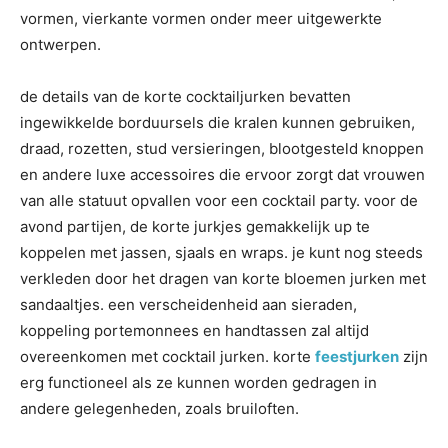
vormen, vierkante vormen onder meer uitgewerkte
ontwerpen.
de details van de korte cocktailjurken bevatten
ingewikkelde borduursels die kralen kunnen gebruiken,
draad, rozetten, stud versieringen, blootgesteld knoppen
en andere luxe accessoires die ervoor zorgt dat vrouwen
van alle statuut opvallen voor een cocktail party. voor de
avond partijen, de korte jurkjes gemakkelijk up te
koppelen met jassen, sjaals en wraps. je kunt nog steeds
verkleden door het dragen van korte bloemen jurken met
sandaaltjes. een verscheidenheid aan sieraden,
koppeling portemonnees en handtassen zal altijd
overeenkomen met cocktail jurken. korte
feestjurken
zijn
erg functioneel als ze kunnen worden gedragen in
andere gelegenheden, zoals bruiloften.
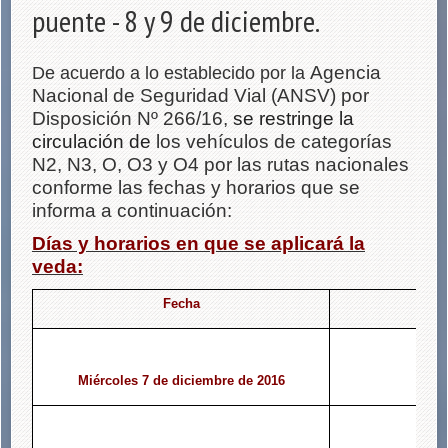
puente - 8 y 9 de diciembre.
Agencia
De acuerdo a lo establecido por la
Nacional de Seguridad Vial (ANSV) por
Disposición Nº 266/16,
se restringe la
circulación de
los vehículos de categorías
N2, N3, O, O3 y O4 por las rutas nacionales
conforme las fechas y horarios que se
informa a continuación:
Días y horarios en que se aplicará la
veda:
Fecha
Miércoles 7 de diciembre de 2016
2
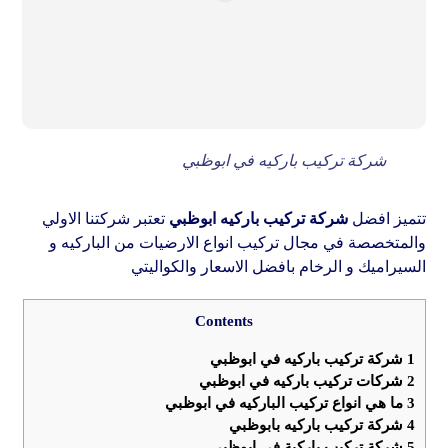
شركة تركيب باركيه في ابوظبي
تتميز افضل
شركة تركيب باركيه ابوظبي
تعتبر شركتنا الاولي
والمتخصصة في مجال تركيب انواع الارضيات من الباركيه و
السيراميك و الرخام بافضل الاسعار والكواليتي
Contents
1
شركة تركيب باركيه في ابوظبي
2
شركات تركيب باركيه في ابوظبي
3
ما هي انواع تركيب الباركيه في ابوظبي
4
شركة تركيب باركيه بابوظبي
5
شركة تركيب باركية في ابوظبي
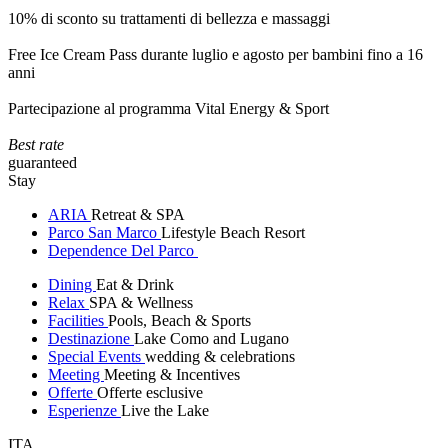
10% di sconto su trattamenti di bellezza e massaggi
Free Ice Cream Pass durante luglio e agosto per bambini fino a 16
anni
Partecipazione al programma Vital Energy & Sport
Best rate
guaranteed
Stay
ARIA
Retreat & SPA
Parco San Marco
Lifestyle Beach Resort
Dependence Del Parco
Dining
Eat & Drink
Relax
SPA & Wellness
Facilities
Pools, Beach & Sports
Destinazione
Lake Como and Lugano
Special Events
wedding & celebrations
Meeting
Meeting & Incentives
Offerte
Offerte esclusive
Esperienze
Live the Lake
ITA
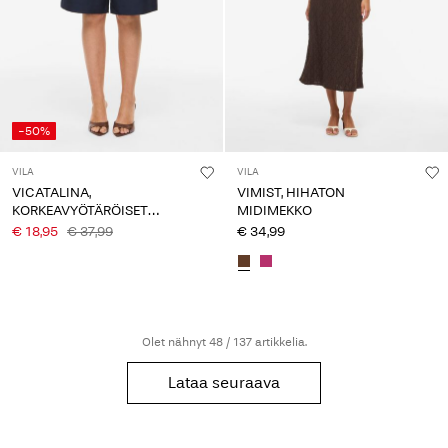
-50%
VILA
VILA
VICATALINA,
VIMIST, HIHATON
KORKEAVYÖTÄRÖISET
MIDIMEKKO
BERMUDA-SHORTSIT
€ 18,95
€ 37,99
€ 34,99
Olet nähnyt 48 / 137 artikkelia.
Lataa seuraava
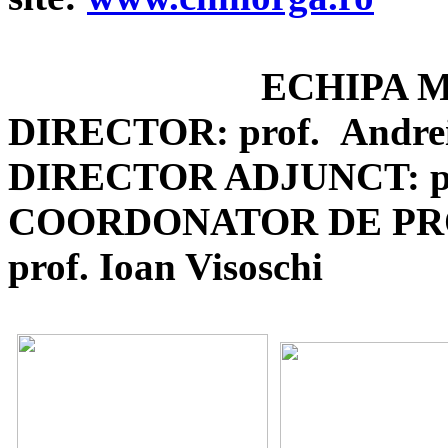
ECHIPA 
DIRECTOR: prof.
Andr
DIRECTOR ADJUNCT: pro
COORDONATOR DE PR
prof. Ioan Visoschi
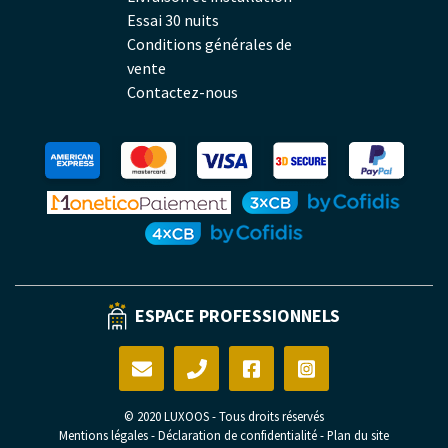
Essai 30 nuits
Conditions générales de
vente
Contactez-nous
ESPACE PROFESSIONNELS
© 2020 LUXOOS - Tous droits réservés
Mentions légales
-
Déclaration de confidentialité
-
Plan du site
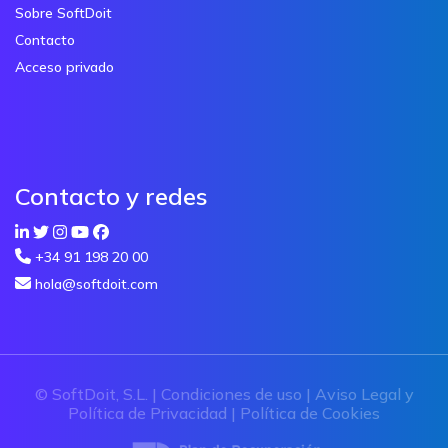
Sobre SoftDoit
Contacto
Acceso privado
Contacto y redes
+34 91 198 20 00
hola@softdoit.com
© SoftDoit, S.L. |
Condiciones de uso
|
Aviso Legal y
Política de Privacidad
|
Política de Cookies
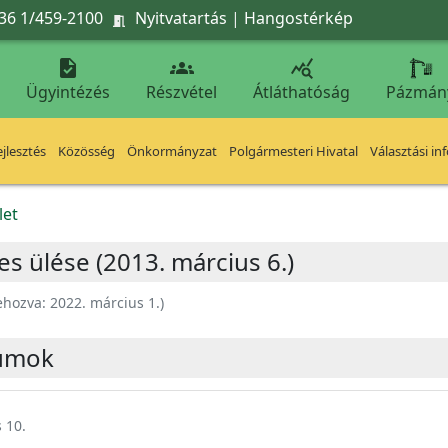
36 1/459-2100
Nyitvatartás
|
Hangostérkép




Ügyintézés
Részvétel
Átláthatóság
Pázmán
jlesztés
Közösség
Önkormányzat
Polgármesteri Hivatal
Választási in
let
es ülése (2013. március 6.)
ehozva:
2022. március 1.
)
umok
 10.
^^^^^^^^^^^^^^^^
▶ WHAT TO PRODUCE
Nothing but a number should be given: how many lines in the records hold the word "diciembre".

▶ ANSWER SECTION
2